Epizyme (NASDAQ:EPZM) announced last week that the company has received "orphan drug" status from the FDA on its leukemia drug EPZ-5676. A drug can be designated with orphan status if it treats fewer than 200,000 people in the United States. Orphan designation was granted because EPZ-5676 treats a rare acute leukemia that is characterized by a re-arranged MML gene. Typically, when there is such a narrow potential market for a drug, pharmaceutical companies become hesitant to expend research and development dollars. The orphan drug program alleviates some of that concern.
The Orphan drug designation allows special incentives. These incentives can include tax credits, research and development grant funding and reduced filing fees during development or at the time of application for marketing approval. Once approved, the orphan designated drug or treatment may qualify for seven years of marketing exclusivity independent of any other intellectual property (in contrast to the typical 5 year timeframe).
Orphan drugs can be very costly for patients and insurance companies. From a business perspective the creator of such a drug can become very profitable. By example, Isis Pharmaceuticals (NASDAQ:ISIS) and Genzyme developed an orphan drug Kynamro to treat a rare form of cholesterol. The monthly price tag for treatment is estimated at $15,000. In many cases, the more rare the disease, the higher the treatment cost.
The importance of orphan drug status should not be overlooked by investors. Development of a drug and trials can be time consuming and costly. A typical drug might cost over $1 billion to develop and test. An orphan drug can run a few hundred million. The difference is time savings and fewer patients in clinical trials. If an orphan drug can reach just 1% of 200,000 patients at $200,000 per year, the revenues can be a staggering $400 million. At 3% market penetration you could have a blockbuster. It is estimated that about 1 third of orphan designated drugs reach the blockbuster status of over $1 billion in sales.
If you contrast an orphan drug with a more typical drug, the numbers can get interesting. Consider Vivus (NASDAQ:VVUS) and Arena Pharmaceuticals (NASDAQ:ARNA) in their quest to enter the anti-obesity space. It is estimated that some 100 million obese people exist in the United States. Both companies have a drug that has a huge potential market, but annual treatment costs will likely come in somewhere between $1,500 and $2,000 (potentially 10 times lower than what happens with an orphan drug).

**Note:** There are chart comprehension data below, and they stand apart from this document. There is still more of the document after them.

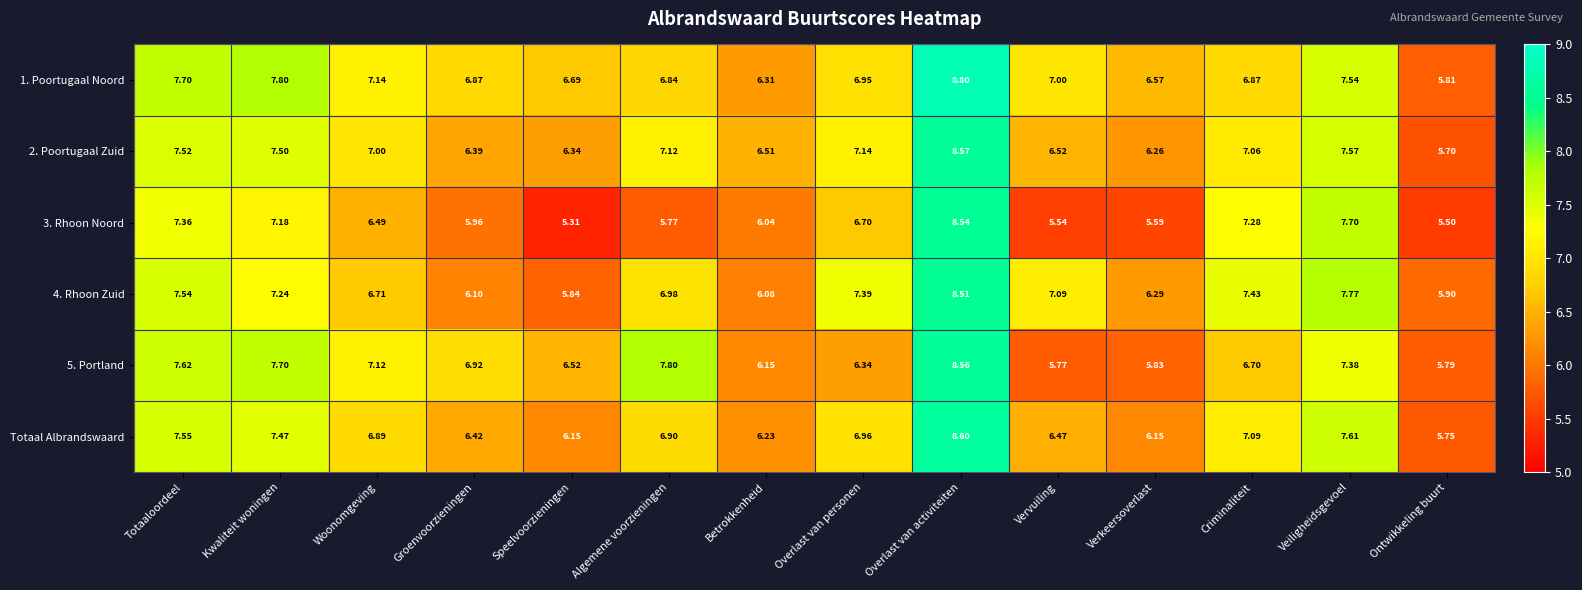

At which category is the sum across all series the highest?

Overlast van activiteiten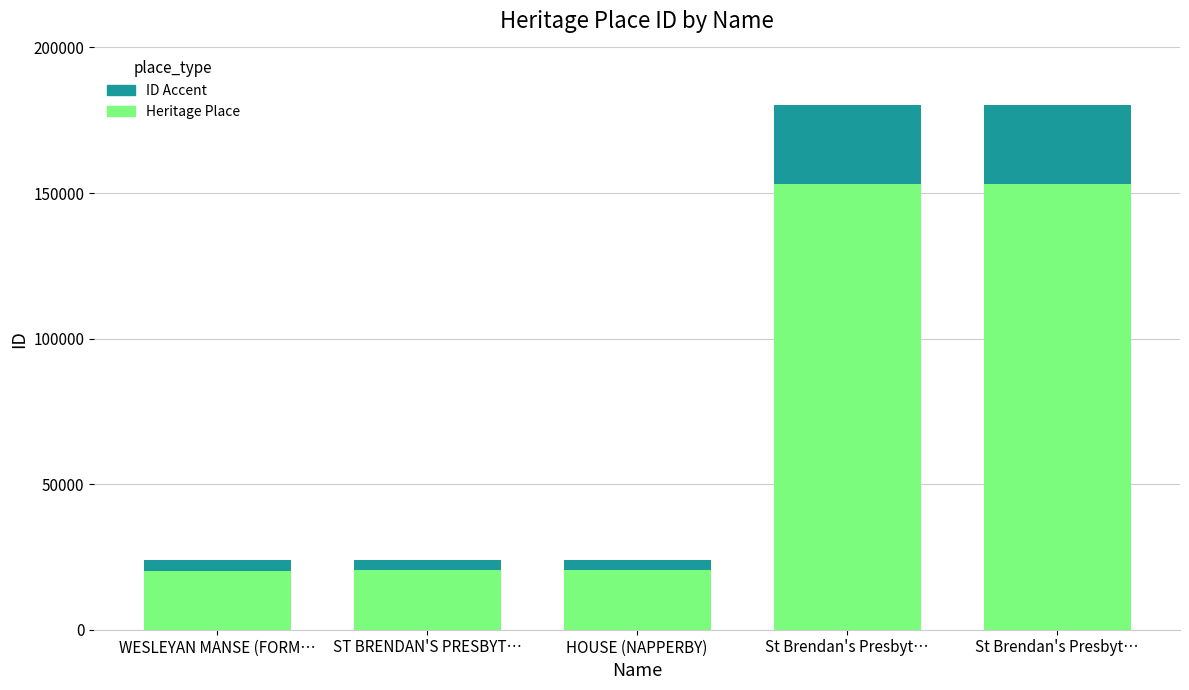

Is it true that Heritage Place equals 248089.7 at St Brendan's Presbyt…?

False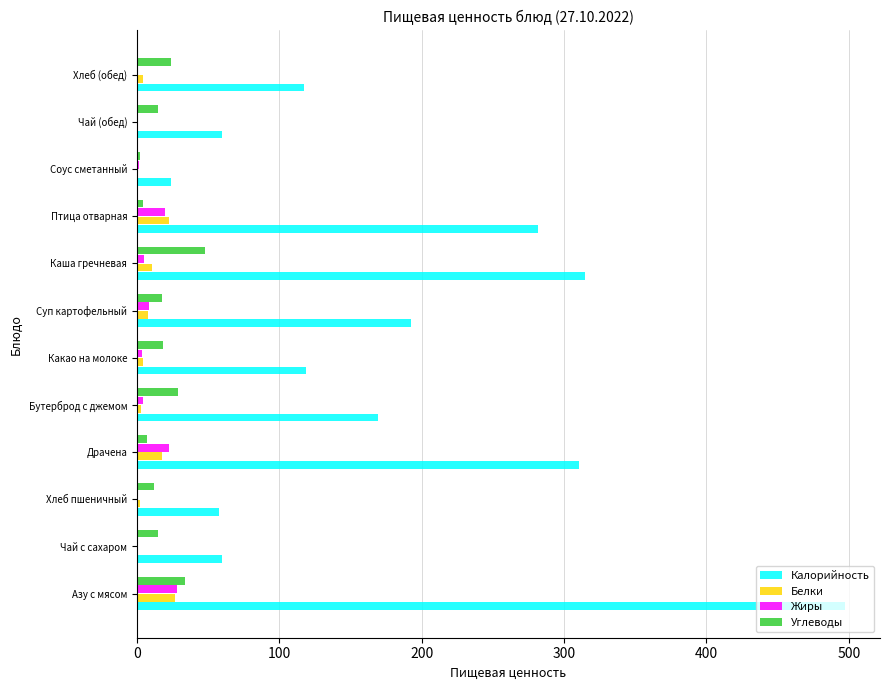

Count the number of categories in the chart.

12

EPZ-5676 is a small molecule inhibitor of DOT1L. It was created using Epizyme's proprietary product platform, for the treatment of acute leukemia's in which the MLL gene is rearranged due to a chromosomal translocation (MLL-r). Due to the translocation, DOT1L is recruited to specific locations in the chromosome where it would not normally be present. As a result, DOT1L causes inappropriate methylation at these locations, which results in the increased expression of genes causing leukemia.
In September 2012, Epizyme initiated a Phase 1 clinical trial for EPZ-5676. The company believes EPZ-5676 is the first HMTi to enter human clinical development. This month the program has entered the dose escalation phase. In the next few months Epizyme is expected to initiate an expansion phase that will exclusively enroll MLL-r patients.
Epizyme retains all U.S. rights to EPZ-5676 and has granted Celgene (NASDAQ:CELG) an exclusive license to EPZ-5676 outside of the United States. The orphan drug designation applies to the U.S., where Epizyme maintains all rights. Epizyme has partnered with Abbott to develop a companion diagnostic to identify MLL-r patients. The diagnostic will generate revenue of its own, while accomplishing the goal of identifying patients that are most likely to respond to treatment.
MLL-r is an aggressive subtype of two of the most common forms of acute leukemia, acute myelogenous leukemia (AML) and acute lymphoblastic leukemia (ALL). It is estimated that only about 25% of those afflicted will survive more than 5 years. Epizyme estimates that the potential patient pool is about 4,900. The company has not discussed pricing at this point. There is currently no specific treatment for this condition.
For investors the orphan drug designation can be important because it can translate to less cash burn, faster approval, and a virtual treatment monopoly in a specific market segment. All of these qualities can help with equity appreciation and further development of the pipeline. Epizyme has partners on board, trials ongoing, and all of the ingredients of a company with potential. Add this company to your watch list.
Disclosure: I am long ARNA. I wrote this article myself, and it expresses my own opinions. I am not receiving compensation for it (other than from Seeking Alpha). I have no business relationship with any company whose stock is mentioned in this article.
Additional disclosure: I have no position in other equities mentioned.